(YOUR ASSIGNMENT):
With the string "Baio" as the filter, copy each matching line from the records.

(DATA EXTRACT):
#####
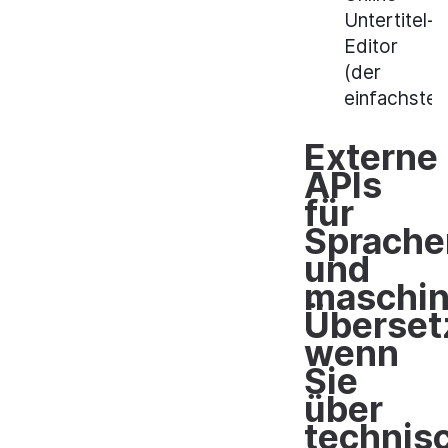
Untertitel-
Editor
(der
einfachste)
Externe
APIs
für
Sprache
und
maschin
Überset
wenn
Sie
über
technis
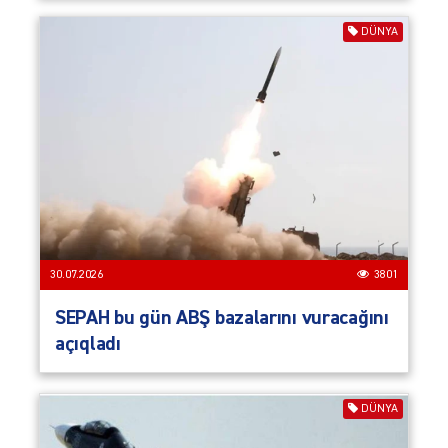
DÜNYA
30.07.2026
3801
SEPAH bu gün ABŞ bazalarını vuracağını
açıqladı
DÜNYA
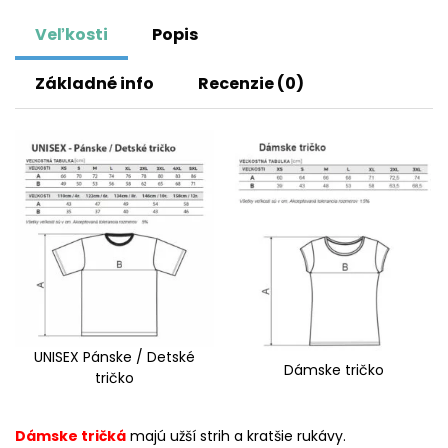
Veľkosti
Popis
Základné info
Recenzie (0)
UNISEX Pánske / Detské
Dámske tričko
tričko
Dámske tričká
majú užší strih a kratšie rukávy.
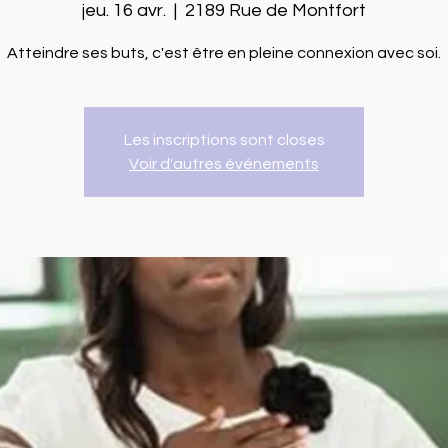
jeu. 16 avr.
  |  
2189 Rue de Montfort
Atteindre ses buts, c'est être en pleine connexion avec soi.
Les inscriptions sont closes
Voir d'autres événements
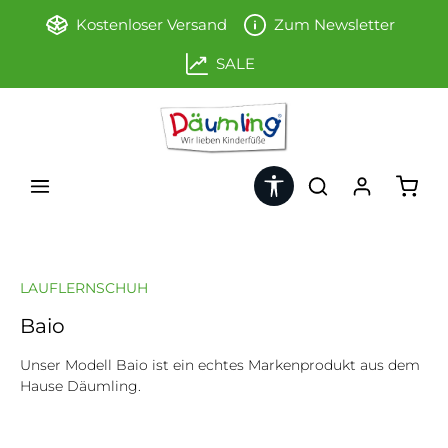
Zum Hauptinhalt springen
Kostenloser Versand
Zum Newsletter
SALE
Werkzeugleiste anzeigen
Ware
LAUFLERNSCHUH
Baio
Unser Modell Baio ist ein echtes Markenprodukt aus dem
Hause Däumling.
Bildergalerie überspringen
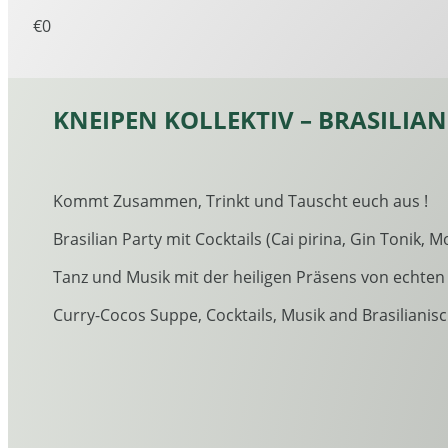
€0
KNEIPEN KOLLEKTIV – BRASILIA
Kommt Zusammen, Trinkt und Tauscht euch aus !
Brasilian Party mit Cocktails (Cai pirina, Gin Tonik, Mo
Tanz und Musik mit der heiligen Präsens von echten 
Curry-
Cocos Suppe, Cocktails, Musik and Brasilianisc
#####
(SOLUTION BELOW):
Baio
Unser Modell Baio ist ein echtes Markenprodukt aus dem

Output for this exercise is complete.